# Texto proporcionado:
□ □ □ □ □
Es verdad que Holanda dio por cancelado en 2013 el Estado de bienestar, porque no le dan los números, como a ninguno de los países de Europa le dan; entre otras cosas y en este caso, porque todos ellos invirtieron la pirámide al dejar de procrear europeos y decidir retirarse del curso de la historia. Pero sería bueno que, en un mundo donde cada vez hay más leyes para minorías, no dieran oficialmente por retirados a algunos. Ahí está la representación de la ironía.
No hace tanto tiempo, en 2004, Holanda fue medida como la nación que mejor tratamiento daba a sus ciudadanos mayores. El envejecimiento de su población es ligeramente menor al del resto de Europa. Al menos de acuerdo con mediciones de 2012, era –y probablemente es– uno de los Estados que más y mejor atendían –y atienden– los problemas de desempleo, discapacidad, educación y pobreza. En 2013, comenzaron allí algunas iniciativas para que los adultos mayores participaran activamente de investigaciones universitarias que pudieran suministrarles autonomía económica.
También puede ser una ironía la crítica a un país así, desde otro donde se ha robado siempre a los mayores, como es el caso de la Argentina. Se robó dilapidando los fondos destinados a jubilaciones, que deberían ser intocables y manejados únicamente por expertos en inversiones; otorgando jubilaciones a extranjeros no residentes, para hacer trampas de la peor política; o manipulando desde los gobiernos las cifras de su renta. Pero de todos modos, debemos estar alertas en una cultura planetaria donde la muerte voluntaria o provocada se naturaliza cada vez más.
Con sistemas de jubilaciones colapsados, las leyes permiten a la conducción del sector público y del sector privado obligar a jubilarse a los mayores de cierta edad, sesenta y cinco en nuestro país, que no es Holanda ni Alemania. Si no cuentan con una jubilación especial, pasan a un ingreso entre cinco y diez veces menor al que tenían hasta el día anterior, sin indemnización, salvo que la empresa voluntariamente la otorgue, como suele suceder en muchas multinacionales. Al mismo tiempo, pierden su obra social y son trasladados a otra que, por su propia naturaleza, es deficitaria.
□ □ □ □ □
# Orden de trabajo:
Pasa al inglés esta oración del texto sobre los jubilados: «No hace tanto tiempo, en 2004, Holanda fue medida como la nación que mejor tratamiento daba a sus ciudadanos mayores.»
□ □ □ □ □
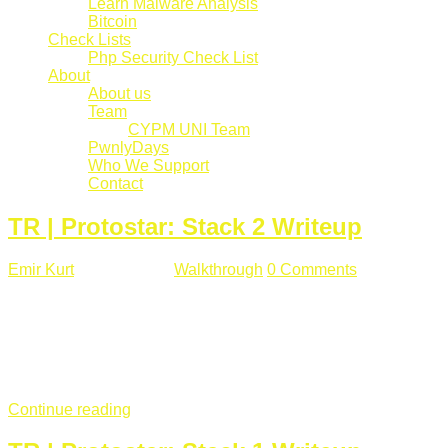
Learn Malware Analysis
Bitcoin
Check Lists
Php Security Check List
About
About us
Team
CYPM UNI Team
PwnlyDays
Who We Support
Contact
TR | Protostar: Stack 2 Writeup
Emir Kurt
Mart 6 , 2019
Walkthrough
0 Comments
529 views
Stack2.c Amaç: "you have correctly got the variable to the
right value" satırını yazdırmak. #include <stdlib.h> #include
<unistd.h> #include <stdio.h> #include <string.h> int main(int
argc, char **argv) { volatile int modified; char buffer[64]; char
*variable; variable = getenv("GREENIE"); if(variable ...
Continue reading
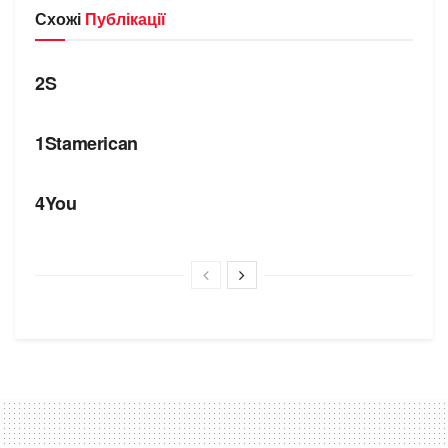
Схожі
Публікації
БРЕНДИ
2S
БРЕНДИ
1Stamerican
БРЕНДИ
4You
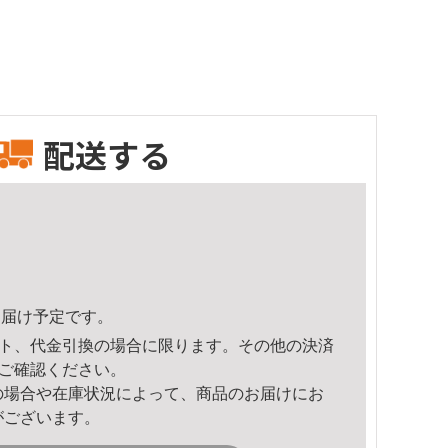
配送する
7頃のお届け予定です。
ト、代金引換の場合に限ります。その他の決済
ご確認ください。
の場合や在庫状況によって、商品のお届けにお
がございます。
□ □ □ □ □
# Resultado:
Not so long ago, in 2004, Holland was rated as the nation that gave the best treatment to its older citizens.